4D5A Security partners with clients to design exactly what works for you to meet your specific needs. This includes off-site workshops with executives to achieve alignment on risk perceptions and priorities and that of more tactical training and onboarding of new operations and capabilities. See our examples below to plant seeds for what you might be considering in your environment.

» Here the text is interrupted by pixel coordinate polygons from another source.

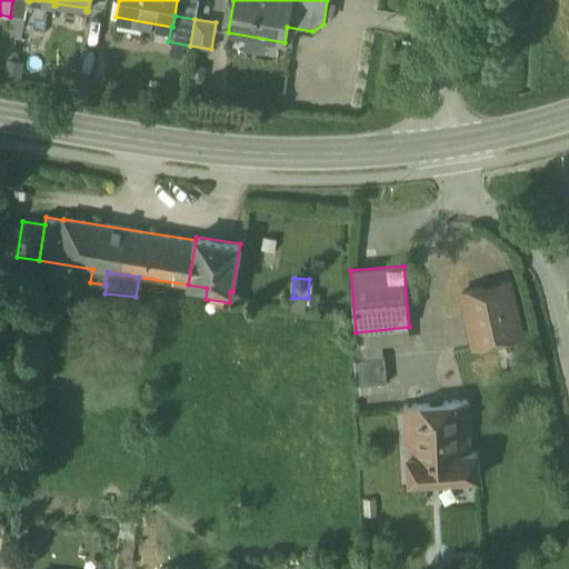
[(508,282),(462,292),(475,347),(520,337),(508,282)]
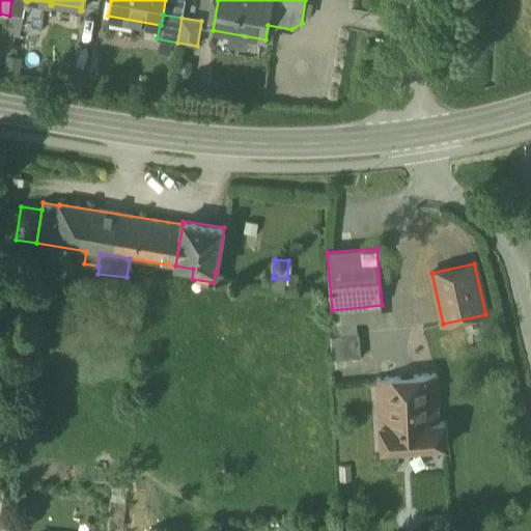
[(357,322),(333,324),(334,336),(358,334),(357,322)]
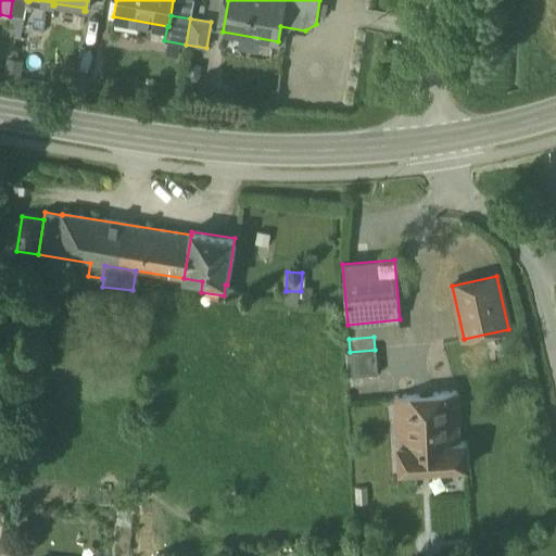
[(350,352),(345,353),(348,378),(378,375),(376,350),(350,352)]
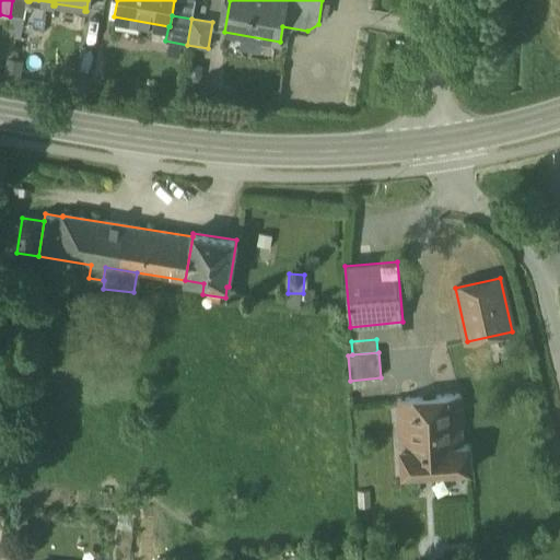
[(461,395),(397,400),(404,476),(474,470),(471,444),(463,444),(461,395)]
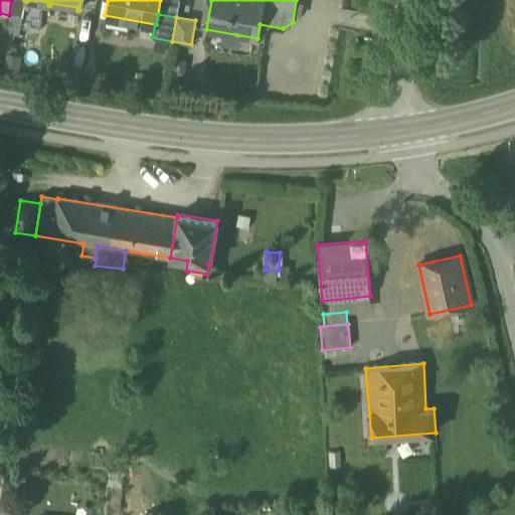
All buildings are outlined.
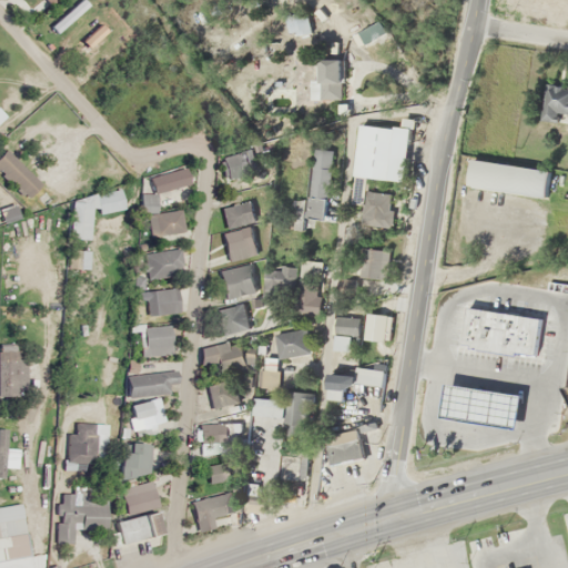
[(290,36),(311,32),(306,8),(285,12),(290,36)]
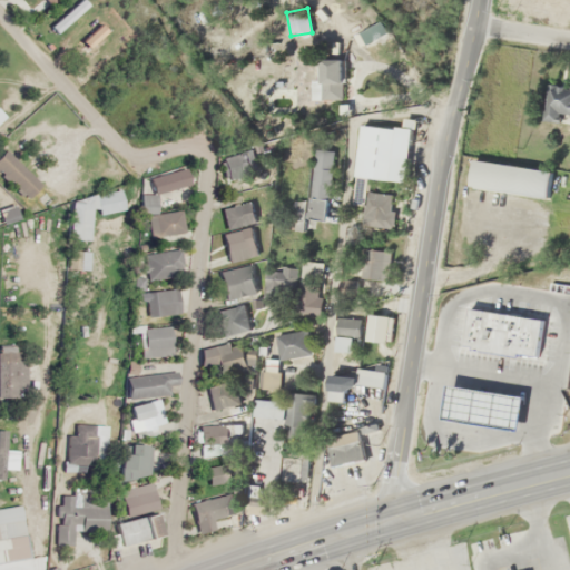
[(312,99),(324,99),(324,82),(312,82),(312,99)]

Leadership is generally supportive but doesn’t seem to “get” cybersecurity like that of the cybersecurity team. The cybersecurity team does a great job – but they are all too aware of massive gaps and concerns and are struggling to get this through to management when “everything is just fine” or “works”. A 1/2 day workshop where we did a perceptions rating on maturity of various controls and risks revealed this gap between the two groups brokering a discussion, and why that exists. The outcome of alignment and understanding was achieved, with 4D5A Security championing as lead of the discussion that this is common to most organizations, applauding the organization for arriving at this level of maturity as they align and now move to the next level of ownership in operations.
Custom Malware Lab
A large organization relies upon a 3rd party vendor to perform MSSP and malware handling and analysis but isn’t fully trusting of their outcomes and data in all cases. 4D5A Security partnered with them on this process to identify how to safely handle and manage malware through the lifecycle of threat detection and response to then build out a virtual lab and analysis for the local security team to leverage in their own analysis of the code. The team built out a “golden image” core build with various tools installed, per recommendations by 4D5A Security, followed by a 1/2 day workshop to demonstrate and practice with malware samples, use of the system and reinforcement of safe handling practices and policies and procedures to be implemented properly once testing was completed. The outcome was a successful new capability by the company at a highly affordable price, enabling them to drive assurances and integrity into the process for oversight of the process and their 3rd party provider.